Rohingya refugees and activists say that repatriations hinge on whether the demands of the Rohingya for full citizenship and other rights are met.

“The main issue is our citizenship,” said Aung Myaing, a Rohingya refugee from the Kutuplaung refugee camp in Bangladesh’s Cox’s Bazar district, adding that many already hold ID cards from the Immigrations Department.

“I would like to appeal to [officials] to implement our citizenship rights based on these [cards],” he said. “I’d also like to appeal to them to allow us to travel freely for health, education, economic, and religious activities, without discrimination. I also would like to appeal to them to end all discriminatory policies.”

Statelessness fears

Rohingya refugees fear that if they return, the Myanmar government will issue National Verifications Cards (NVCs) to them as a precursor to applying for citizenship for those who qualify, but that the cards will define them as stateless.

“One of the biggest challenges is concern over the National Verification Cards,” Muslim community leader Aye Lwin said. “They fear they will be officially defined as stateless if they take the NVCs.”
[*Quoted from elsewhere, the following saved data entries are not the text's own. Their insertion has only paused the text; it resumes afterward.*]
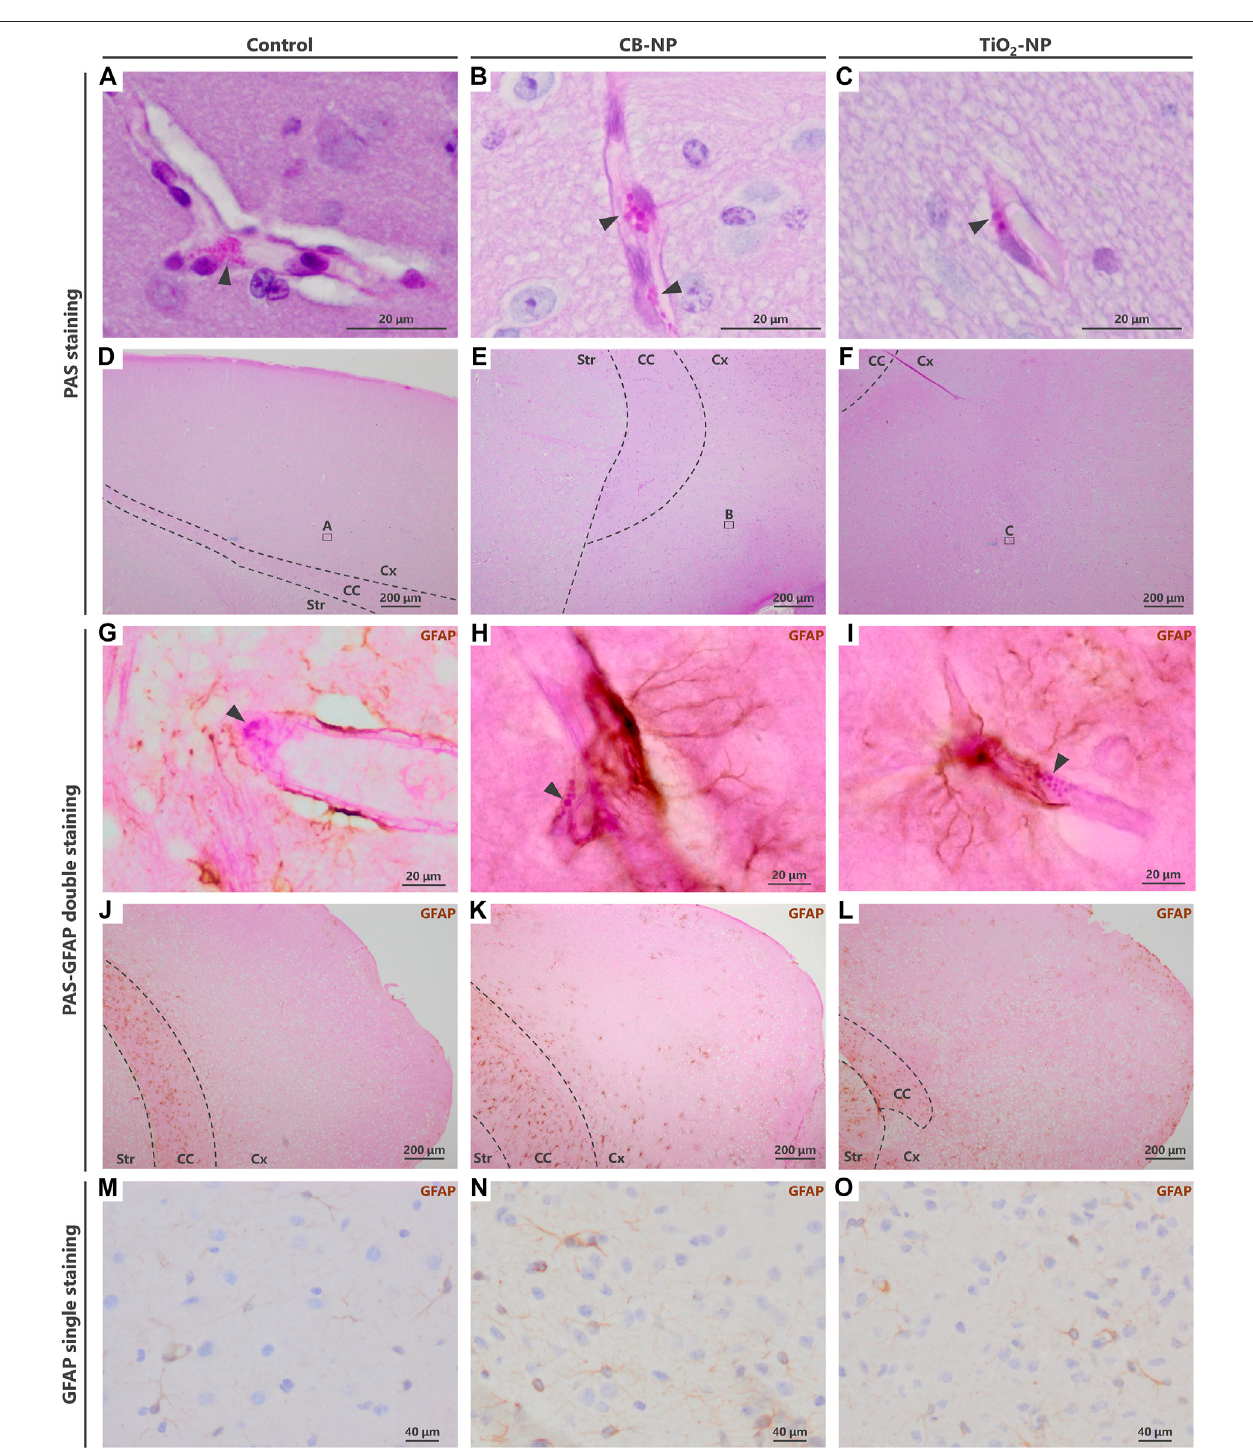
FIGURE 4 | Visualization of enlargement of granules in denatured perivascular macrophages (PVMs). To detect the denaturation of PVMs, their granules were visualizedbyPeriodicacid-Schiff(PAS)staining.IncontrasttoPASsinglestaining,PVMdenaturationwaseasilydetectedbyPAS-immunohistochemicaldoublestaining. (A – F) LightmicrographsofthePVMsstainedwithPASstaining. (A – C) areenlargedpicturesof (D – F) ,respectively.ArrowheadsindicatePAS-positivegranulesinPVMs. Enlargement of the granules was observed after maternal exposure to the nanoparticles. In PAS single staining, the entire brain tissue is stained pink and PVM granules(approximately1 – 3 μ m)areinconspicuous,makingitdif fi culttodetectandevaluatethegranules. (G – L) LightmicrographsofPVMsandastrocytesstainedwith PAS-immunohistochemical double staining. (G – I) are enlarged pictures of (J,K) , respectively. Arrowheads indicate PAS-positive granules in PVM, and brown indicates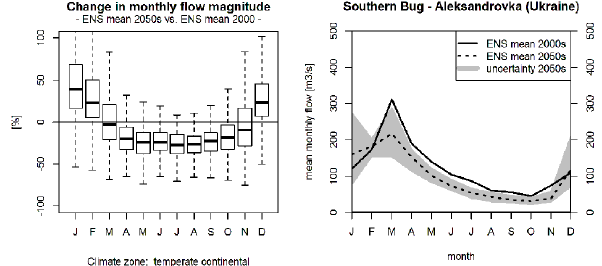
Fig. 10. Direction of change in the 2050s plotted for all grid cells of the temperate continental climate zone (left) and the Southern Bug river near Aleksandrova (right).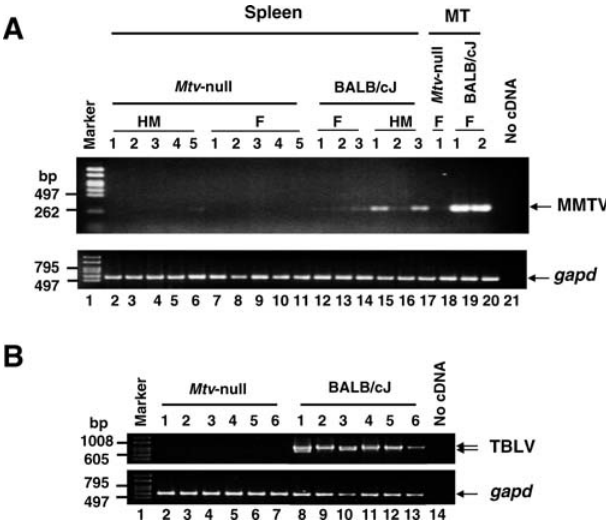
Figure 2. Exogenous MMTV RNA Loads Are Higher in the Presence of Endogenous Mtv Proviruses (A) RT-PCR indicates higher levels of C3H MMTV RNA in spleens derived from infected BALB/c mice compared to those from infected Mtv -null mice. The numbers above each lane represent separate BALB/c or Mtv - null animals as indicated. Mice injected with cloned HYB-MTV-producing cells are designated HM, whereas mice infected by foster-nursing are designated F. Organs were harvested between 6–15 mo post-infection in BALB/c mice at the time of tumor development, whereas organs from Mtv -null mice were harvested between 10–15 mo post-infection. MT, mammary tumor (B) RT-PCR analysis shows lower TBLV levels in Mtv -null versus Mtv - positive strains. Organs were harvested between 4–10 mo post-infection in BALB/c mice at the time of tumor development; organs from Mtv - negative mice were obtained at 10 mo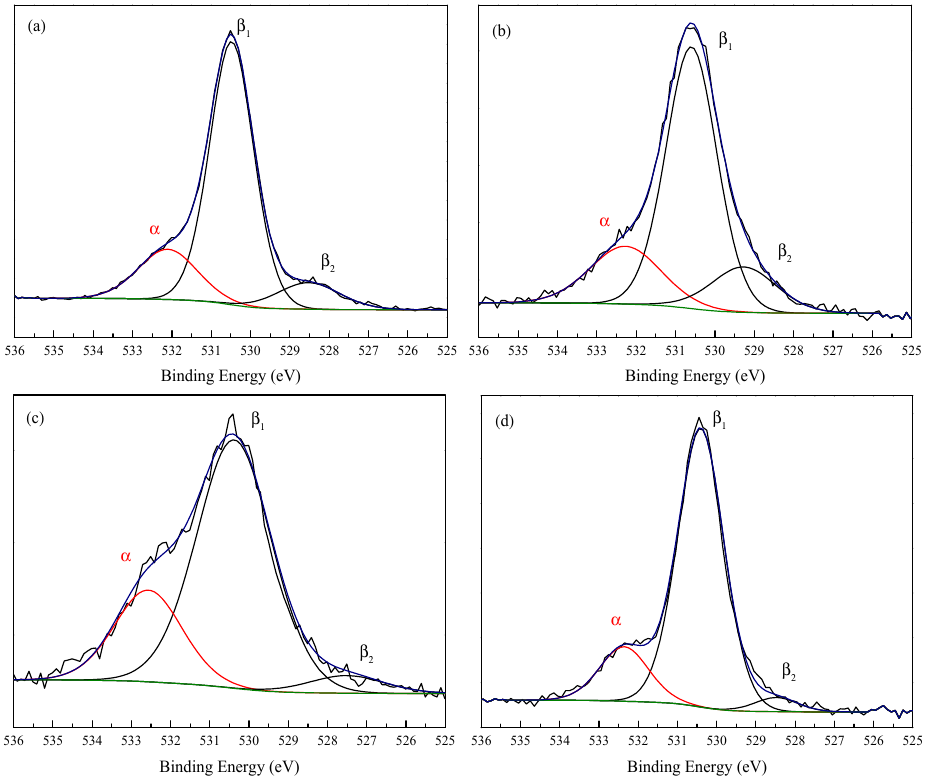
Figure 6. XPS profiles and fitting curves of O 1s peaks: RuO 2 /TiO 2 -r of ( a ) 0.3, ( b ) 0.5, ( c ) 1.0 wt% Ru, Table 1. Chemisorbed oxygen (O α ) in the RuO 2 /TiO 2 catalysts. RuO 2 /TiO 2 -a of ( d ) 0.5 wt%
“They think that if the NVC cards are issued to everyone who shows up at the border regardless of the armed conflict or the COVID-19 pandemic, then they might lose their citizenship rights,” said Aye Lwin, a member of a commission led by former U.N. Secretary General Kofi Annan and tasked with finding solutions to the ethnic conflicts in Rakhine.

“This is the greatest barrier. The new government needs to handle this issue with caution,” he said.

In December 2019, the Myanmar government told Rohingya refugees that it would issue national ID cards to returning refugees whose parents both had the cards themselves, while others would be given NVCs.

Rohingya refugees have demanded that Myanmar recognize them as one of the country’s official ethnic groups and issue them all national ID cards. Up to now, the government has considered the Rohingya illegal immigrants from Bangladesh and has excluded them from the list of 135 recognized ethnic groups.

But a government official told RFA on Dec. 22, 2019, that such a demand could not be met and that it only would be possible to issue national ID cards to all Rohingya refugees if the country’s 1982 Citizenship Law was amended.

With the NLD’s recent landslide win in the elections, the next government will be well-positioned to amend the law, said rights activist Nickey Diamond from Southeast Asia-based Fortify Rights.

“But the NLD’s intention to amend the law remains ambiguous,” he said, adding that it would be possible for the government to retain the 1982 Citizenship Law while it faces trials on genocide-related charges over the 2017 violence against the Rohingya at the International Court of Justice and the International Criminal Court.

Aung San Suu Kyi has repeatedly defended the military’s actions against the Rohingya and made little effort to kick-start the repatriation process during her first five-year term. She follows government practice and does not utter the term “Rohingya” in public.

“We will wait and see if the NLD will stick to the headstrong policies of denying the refugees the rights they deserve,” Diamond said.